Could the year end any other way for Uber?

The ride-sharing service announced in a blog post today that it has suspended its uberPOP service in Spain after a court ruled earlier this month that the service violated that country’s laws.

The decision caps an up-and-down year for the San Francisco-based company in which it raised billions of dollars in venture capital, undertook an aggressive expansion around the globe, but also experienced a wave of regulatory backlash and bad publicity over safety and privacy.

Because uberPOP was the only service the company provided in Spain, the decision effectively means Uber’s Spanish operation has been shut down for the moment.
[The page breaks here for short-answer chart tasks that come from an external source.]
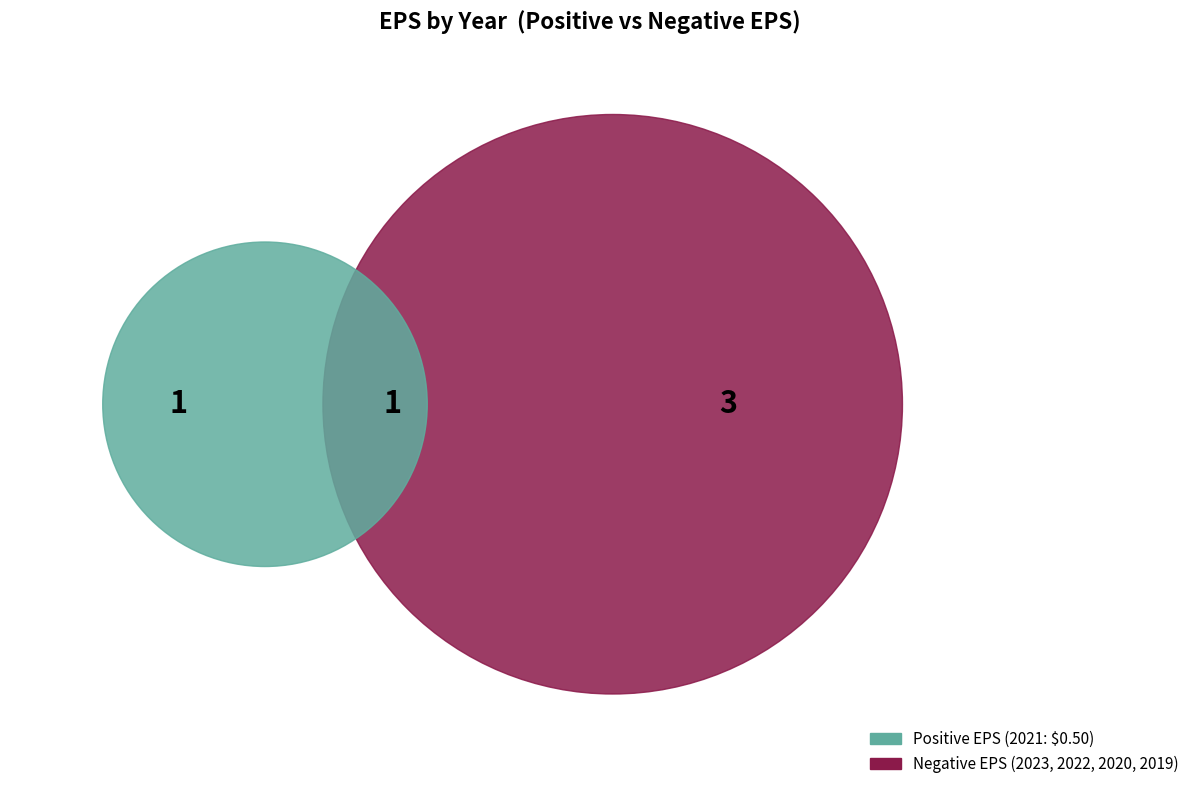

Is it true that 2021 is 20% of the pie?

True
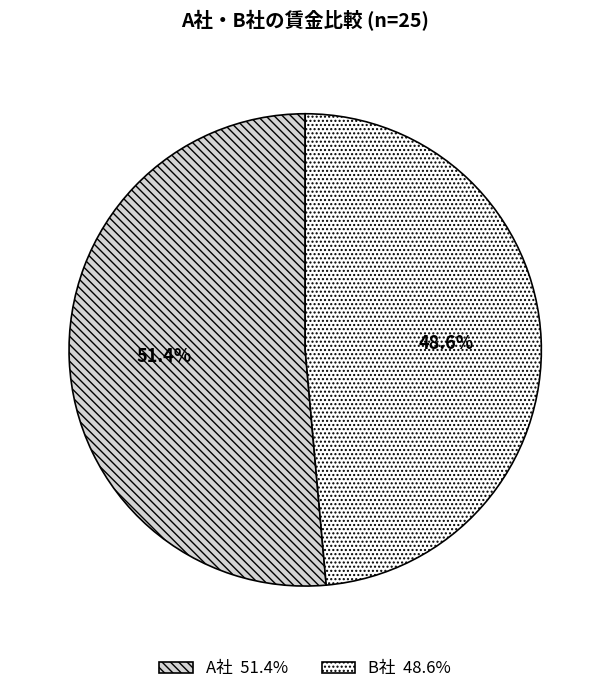

Does A社 51.4% account for over 50% of the chart?

Yes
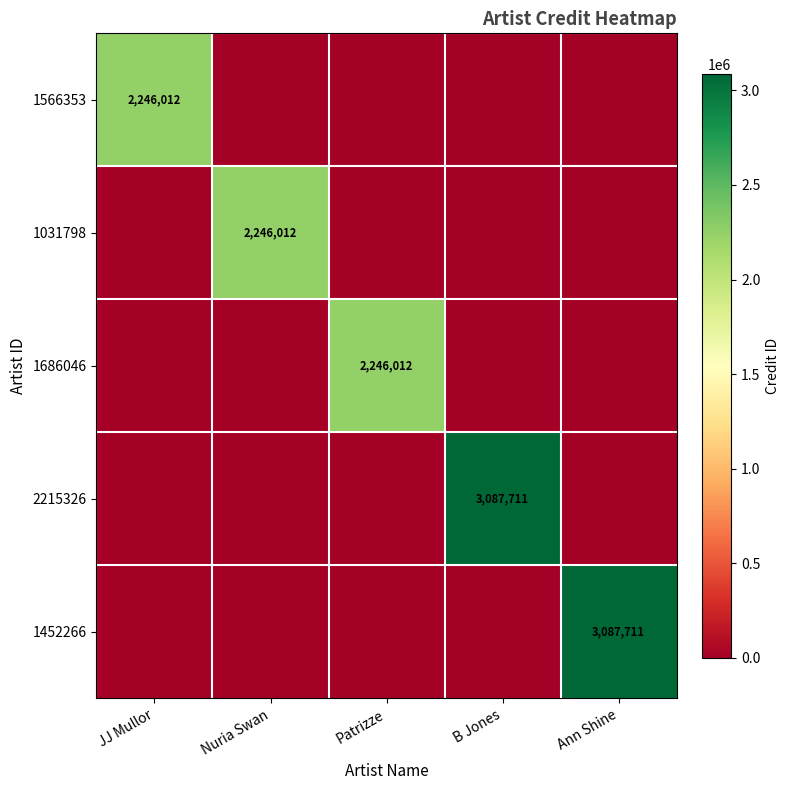

True or false: 1031798 has a value of 2246012 at Nuria Swan.

True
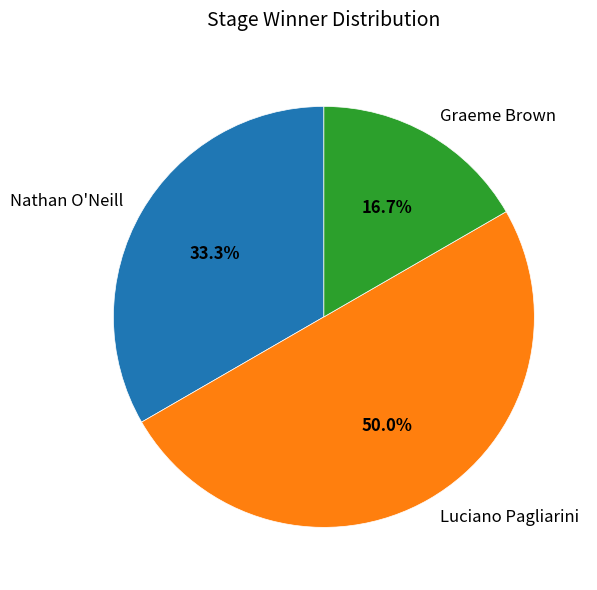

To the nearest percent, what percentage of the pie is Luciano Pagliarini?

50%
“The Association Madrileña Del Taxi requested a court injunction against Uber,” the company wrote in a blog post. “Today we have received the formal ruling and, in compliance with the December 9th order from the commercial judge and in respect of the law, we are temporarily suspending uberPOP in Spain while we appeal the court ruling and look to develop new options to give Spaniards access to safe, reliable rides.”

The company said it remains hopeful it can reach some kind of settlement with the Spanish government that will allow it to resume service.

“During this temporary suspension of uberPOP, we will also collaborate with Spanish politicians to develop the modern framework needed to create a permanent home for Uber and the sharing economy — and fortunately Spanish leaders have already been standing up for the innovation economy,” the company wrote.